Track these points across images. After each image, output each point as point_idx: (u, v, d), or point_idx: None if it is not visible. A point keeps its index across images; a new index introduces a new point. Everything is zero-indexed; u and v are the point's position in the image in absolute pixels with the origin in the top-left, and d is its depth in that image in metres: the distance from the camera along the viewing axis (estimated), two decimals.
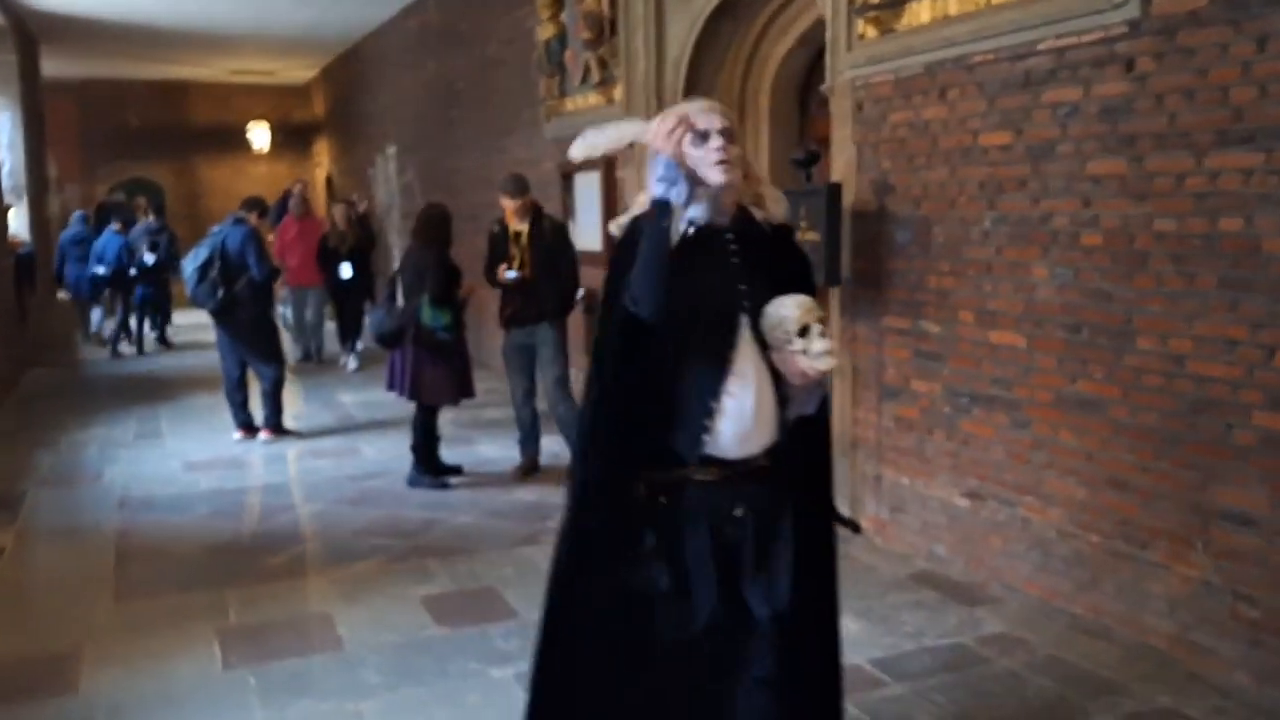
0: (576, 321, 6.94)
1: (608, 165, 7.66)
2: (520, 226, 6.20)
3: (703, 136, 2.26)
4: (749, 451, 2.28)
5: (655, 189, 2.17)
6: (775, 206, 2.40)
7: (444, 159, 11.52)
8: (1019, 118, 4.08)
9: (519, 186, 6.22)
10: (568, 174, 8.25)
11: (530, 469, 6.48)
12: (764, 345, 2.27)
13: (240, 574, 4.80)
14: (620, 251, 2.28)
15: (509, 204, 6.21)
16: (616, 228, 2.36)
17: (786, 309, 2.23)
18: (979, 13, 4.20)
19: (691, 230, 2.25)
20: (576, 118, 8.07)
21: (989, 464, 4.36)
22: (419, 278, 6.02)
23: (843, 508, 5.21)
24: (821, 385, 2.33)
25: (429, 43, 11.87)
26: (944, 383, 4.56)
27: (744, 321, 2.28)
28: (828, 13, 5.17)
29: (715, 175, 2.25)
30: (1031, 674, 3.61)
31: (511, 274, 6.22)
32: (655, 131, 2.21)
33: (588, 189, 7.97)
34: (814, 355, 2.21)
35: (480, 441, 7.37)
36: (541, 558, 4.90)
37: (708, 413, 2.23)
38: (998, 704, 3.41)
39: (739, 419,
---
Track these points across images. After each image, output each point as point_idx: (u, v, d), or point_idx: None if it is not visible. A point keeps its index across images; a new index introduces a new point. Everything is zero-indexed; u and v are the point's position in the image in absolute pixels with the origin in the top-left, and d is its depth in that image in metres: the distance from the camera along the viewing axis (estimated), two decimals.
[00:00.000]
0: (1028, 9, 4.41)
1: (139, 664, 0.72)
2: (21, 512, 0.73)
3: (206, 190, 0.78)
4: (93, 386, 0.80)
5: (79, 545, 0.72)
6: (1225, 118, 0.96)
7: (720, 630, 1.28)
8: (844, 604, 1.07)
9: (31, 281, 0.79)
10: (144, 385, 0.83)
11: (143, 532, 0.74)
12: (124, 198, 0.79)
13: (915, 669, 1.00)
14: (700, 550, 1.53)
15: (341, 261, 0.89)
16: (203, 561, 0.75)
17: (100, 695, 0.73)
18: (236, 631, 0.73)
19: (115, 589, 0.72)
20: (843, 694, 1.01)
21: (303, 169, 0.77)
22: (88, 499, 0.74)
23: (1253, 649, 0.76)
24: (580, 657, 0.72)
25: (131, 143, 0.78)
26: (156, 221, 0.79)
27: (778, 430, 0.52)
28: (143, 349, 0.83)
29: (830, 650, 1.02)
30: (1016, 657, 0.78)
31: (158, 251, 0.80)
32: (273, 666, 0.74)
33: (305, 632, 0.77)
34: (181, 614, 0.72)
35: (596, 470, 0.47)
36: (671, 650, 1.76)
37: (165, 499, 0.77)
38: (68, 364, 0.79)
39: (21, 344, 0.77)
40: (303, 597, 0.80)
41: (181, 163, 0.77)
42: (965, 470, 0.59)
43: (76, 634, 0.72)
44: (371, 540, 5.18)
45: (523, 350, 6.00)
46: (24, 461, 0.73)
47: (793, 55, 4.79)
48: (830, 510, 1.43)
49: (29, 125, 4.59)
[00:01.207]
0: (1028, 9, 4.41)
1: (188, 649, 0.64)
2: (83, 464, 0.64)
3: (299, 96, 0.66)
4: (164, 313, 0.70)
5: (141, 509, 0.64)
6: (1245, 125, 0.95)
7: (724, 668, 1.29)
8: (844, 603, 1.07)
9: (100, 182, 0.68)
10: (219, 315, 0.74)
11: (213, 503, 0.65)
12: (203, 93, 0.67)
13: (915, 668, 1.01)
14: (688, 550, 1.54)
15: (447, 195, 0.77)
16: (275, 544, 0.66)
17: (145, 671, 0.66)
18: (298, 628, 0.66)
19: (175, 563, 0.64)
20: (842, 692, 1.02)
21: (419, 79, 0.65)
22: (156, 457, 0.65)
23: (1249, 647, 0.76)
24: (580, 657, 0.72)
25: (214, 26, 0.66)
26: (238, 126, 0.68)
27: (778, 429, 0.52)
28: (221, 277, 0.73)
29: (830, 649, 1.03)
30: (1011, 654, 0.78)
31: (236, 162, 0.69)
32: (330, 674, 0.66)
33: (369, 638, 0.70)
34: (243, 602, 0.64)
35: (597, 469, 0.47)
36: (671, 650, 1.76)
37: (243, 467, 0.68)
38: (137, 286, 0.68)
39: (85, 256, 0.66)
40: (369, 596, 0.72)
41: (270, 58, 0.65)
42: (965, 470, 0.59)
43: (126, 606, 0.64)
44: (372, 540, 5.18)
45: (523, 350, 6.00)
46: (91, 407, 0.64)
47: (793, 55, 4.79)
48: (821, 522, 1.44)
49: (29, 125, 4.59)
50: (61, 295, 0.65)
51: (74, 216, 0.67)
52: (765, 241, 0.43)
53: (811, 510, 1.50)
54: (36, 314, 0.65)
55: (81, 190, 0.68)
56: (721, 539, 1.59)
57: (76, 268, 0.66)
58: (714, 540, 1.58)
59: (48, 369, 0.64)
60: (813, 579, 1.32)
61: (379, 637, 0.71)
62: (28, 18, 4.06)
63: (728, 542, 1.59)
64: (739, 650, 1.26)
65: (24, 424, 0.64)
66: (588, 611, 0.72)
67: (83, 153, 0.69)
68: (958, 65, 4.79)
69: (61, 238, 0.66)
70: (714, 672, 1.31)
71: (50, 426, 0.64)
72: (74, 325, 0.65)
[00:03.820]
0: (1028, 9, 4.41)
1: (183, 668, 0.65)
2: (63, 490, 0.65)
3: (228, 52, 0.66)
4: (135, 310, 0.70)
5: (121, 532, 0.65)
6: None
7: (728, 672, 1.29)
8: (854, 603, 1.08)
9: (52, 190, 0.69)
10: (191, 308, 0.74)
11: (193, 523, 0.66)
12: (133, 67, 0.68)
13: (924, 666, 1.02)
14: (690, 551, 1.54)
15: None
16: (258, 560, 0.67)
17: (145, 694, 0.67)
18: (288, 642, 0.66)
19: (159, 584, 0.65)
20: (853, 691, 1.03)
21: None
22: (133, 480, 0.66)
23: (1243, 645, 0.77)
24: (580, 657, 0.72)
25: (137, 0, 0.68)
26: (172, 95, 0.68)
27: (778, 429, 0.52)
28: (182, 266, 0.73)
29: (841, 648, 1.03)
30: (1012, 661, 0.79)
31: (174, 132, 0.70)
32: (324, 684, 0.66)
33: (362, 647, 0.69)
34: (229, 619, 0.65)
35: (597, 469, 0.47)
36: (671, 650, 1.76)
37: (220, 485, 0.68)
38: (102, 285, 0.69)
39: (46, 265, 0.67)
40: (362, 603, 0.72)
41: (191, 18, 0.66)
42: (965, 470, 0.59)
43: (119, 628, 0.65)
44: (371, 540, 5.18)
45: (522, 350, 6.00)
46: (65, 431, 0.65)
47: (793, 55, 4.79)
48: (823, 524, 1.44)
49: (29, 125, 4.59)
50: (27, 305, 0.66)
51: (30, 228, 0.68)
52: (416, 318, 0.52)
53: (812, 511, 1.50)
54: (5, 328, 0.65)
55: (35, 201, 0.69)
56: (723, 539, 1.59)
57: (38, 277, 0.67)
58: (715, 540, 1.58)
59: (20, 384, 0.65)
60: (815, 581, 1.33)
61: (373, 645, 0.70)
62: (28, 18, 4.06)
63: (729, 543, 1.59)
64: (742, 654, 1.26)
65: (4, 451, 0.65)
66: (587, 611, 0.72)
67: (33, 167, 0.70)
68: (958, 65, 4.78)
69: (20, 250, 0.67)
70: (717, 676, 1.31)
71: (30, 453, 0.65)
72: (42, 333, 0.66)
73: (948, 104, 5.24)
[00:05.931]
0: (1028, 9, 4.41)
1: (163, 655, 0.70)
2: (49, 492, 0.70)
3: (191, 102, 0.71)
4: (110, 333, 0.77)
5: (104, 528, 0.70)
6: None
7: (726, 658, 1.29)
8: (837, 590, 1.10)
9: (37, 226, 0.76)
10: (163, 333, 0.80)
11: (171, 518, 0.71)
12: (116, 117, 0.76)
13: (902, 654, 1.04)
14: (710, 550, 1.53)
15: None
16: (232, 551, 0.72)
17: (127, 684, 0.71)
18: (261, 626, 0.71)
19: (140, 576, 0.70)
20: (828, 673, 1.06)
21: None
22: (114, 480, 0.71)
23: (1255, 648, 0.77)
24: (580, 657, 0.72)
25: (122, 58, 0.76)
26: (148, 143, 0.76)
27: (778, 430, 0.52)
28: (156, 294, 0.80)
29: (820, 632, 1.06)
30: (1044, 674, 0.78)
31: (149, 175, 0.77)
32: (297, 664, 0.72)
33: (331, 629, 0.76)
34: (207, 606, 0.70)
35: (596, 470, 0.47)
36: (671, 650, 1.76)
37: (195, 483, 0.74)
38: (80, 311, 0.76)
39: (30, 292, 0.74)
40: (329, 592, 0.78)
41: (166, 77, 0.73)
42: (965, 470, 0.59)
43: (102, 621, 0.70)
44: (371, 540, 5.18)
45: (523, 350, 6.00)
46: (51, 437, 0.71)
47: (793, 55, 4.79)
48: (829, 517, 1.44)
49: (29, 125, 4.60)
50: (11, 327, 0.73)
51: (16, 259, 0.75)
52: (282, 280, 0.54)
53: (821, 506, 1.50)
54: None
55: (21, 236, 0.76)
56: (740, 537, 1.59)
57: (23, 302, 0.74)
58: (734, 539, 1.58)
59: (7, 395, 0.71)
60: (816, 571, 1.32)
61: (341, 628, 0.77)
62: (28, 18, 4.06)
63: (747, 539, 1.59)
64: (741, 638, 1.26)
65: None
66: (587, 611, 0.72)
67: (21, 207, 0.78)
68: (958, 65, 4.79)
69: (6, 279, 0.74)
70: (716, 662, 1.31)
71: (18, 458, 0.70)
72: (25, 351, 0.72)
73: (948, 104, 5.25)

* _WHAT YOU NEED TO DO_: The answer is the lines above between the line holding "7: (444, 159, 11.52)" and the line holding "18: (979, 13, 4.20)", inclusive, each written out exactly, and no others.

* _ANSWER SPACE_:
7: (444, 159, 11.52)
8: (1019, 118, 4.08)
9: (519, 186, 6.22)
10: (568, 174, 8.25)
11: (530, 469, 6.48)
12: (764, 345, 2.27)
13: (240, 574, 4.80)
14: (620, 251, 2.28)
15: (509, 204, 6.21)
16: (616, 228, 2.36)
17: (786, 309, 2.23)
18: (979, 13, 4.20)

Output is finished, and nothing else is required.